> **WHAT THE TASK REQUIRES**
Return, from the data that follows, each line that holds the word "click".

Saved data entries:

+ + + + +

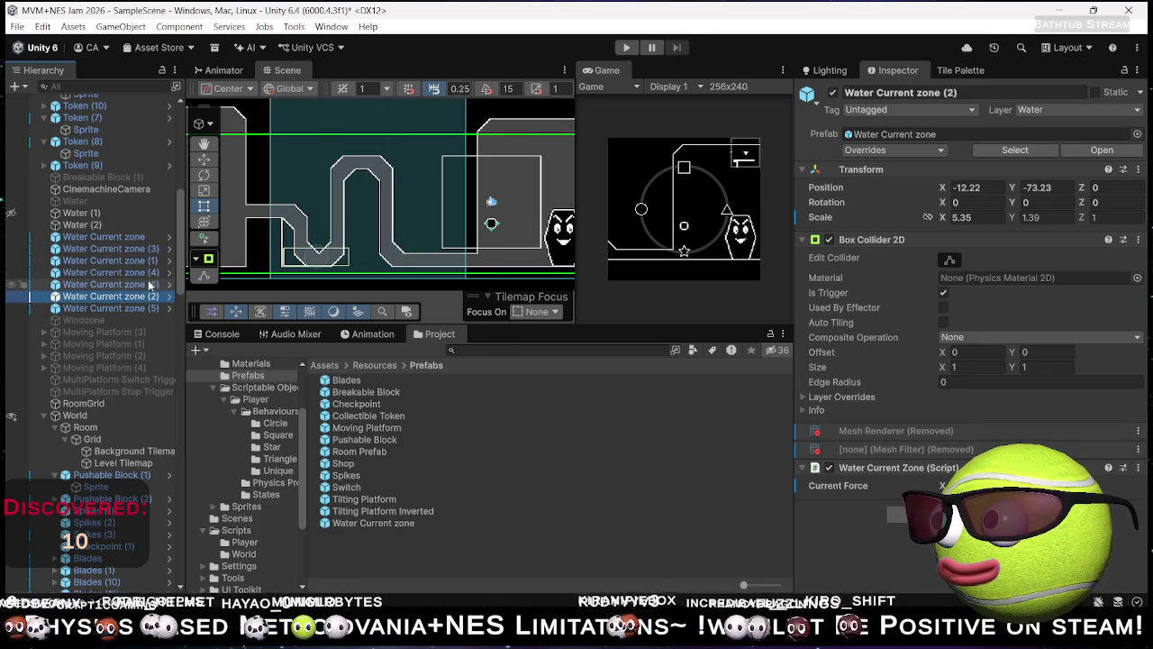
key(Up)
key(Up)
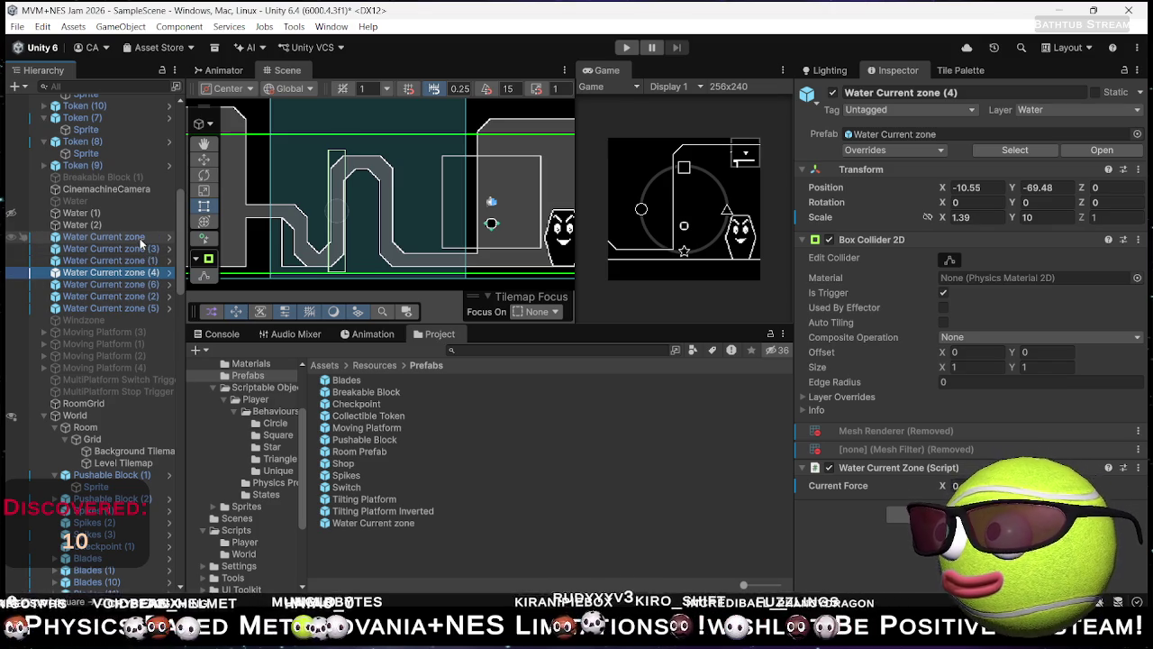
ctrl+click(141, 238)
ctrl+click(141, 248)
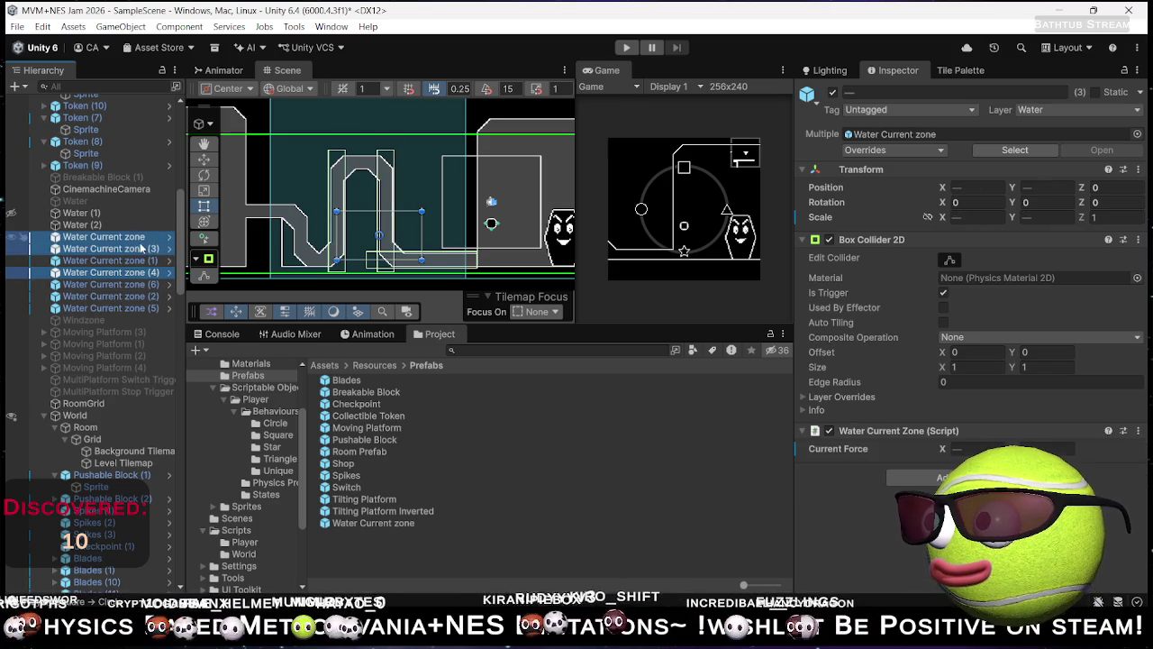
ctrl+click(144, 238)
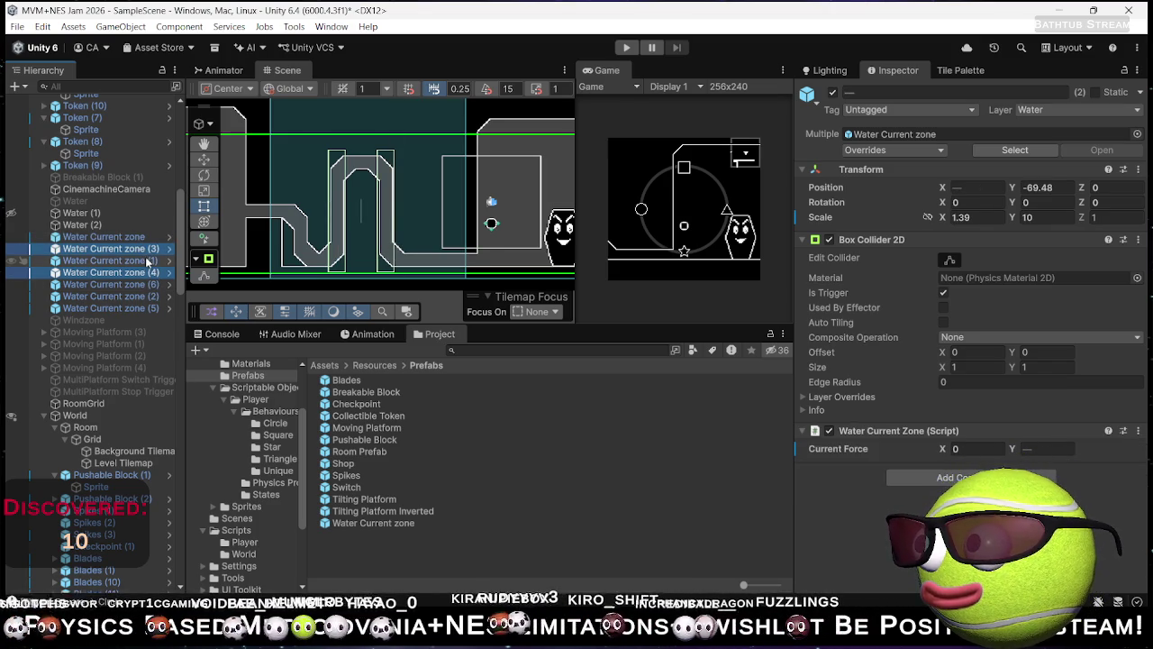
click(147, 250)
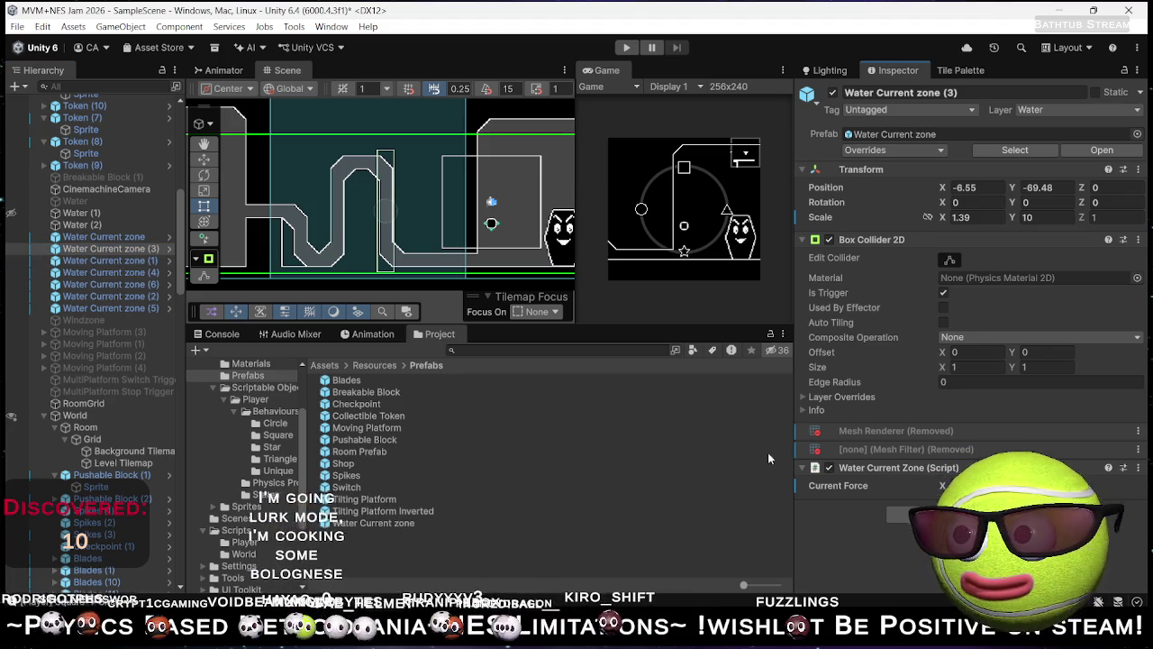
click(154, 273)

+ + + + +

> **ANSWER TO THIS PROBLEM**
ctrl+click(141, 238)
ctrl+click(141, 248)
ctrl+click(144, 238)
click(147, 250)
click(154, 273)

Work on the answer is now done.